A major bone of contention in my personal viewing of Britflicks is that frankly, they often don’t look as if they deserve to be on the big screen, in fairness thanks to budget or shooting schedule more than a filmmaker’s talent usually, but one thing which could never be levelled at Welcome To The Punch is that it doesn’t deserve its cinematic status.

From the start Ed Wild’s cinematography impresses with a future-blue pallete concocted for London with McAvoy framed against a sea of concrete and electricity, a look for London which feels incredibly photogenic and hyper-styilised, which eventually gives way to a grittier feel as the film’s plot machinations starting throwing up dirt. INSERT’s score also impresses lending a bombastic and big-budget feel to proceedings which again amps up the film’s cinematic styling.

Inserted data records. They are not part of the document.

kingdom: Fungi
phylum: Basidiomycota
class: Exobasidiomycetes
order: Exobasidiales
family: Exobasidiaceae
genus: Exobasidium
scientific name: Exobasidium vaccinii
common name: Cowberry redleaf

Eran Creevy’s sense of handling tension and action is also a real boon. The way he ratchets up suspense before proceedings speaks of a filmmaker with more experience under his belt and while some of the action feels on-paper to be old hat, a slow-motion sequence in particular, the work done beforehand makes it feel like a more successful release than anything stale in the slightest. He also gets successful performances from his actors, James McAvoy giving decent grizzled and haunted throughout while Mark Strong and Peter Mullan make a uniquely intoxicating pairing when they are on screen.

All of this does paper over the film’s faults well though they are certainly there to be addressed. In the DVD extras, Creevy talks of how he started with a 180 page first draft, so by the time we finish with a just over 90-minute film, it’s no surprise that proceedings feel a little muddled. What starts off as an intriguing duel between a cop out for revenge and a thief motivated by more personal concerns than his bank balance starts flowering out into something involving twists turns and governmental conspiracies which feels like its part of a larger story but not wholly the story we have here. While its commendable that the film gets through so much in this runtime, it does make the film have a less satisfying film than was intended.

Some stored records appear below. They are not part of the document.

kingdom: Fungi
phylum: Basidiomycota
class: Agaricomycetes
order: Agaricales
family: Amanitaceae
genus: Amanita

Saying this though, Welcome To The Punch is a film which shows that we can play with the big boys of the genre when ambition and a budget is put in. I hope this has a better life on home release then what we got in its cinema run.

Welcome To The Punch comes to DVD with a solid video transfer and a nicely crunchy Dolby Digital 5.1 audio track along with two 18 minute features, a conventional making-of and a better Q&A with director, producer and Mark Strong which gives some fun anecdotes about the film’s production history and gives a solid insight into Creevy’s ambition.

 **** 4/5

Welcome To The Punch comes to DVD and Blu-Ray this Monday 29th July, through Momentum Home Entertainment.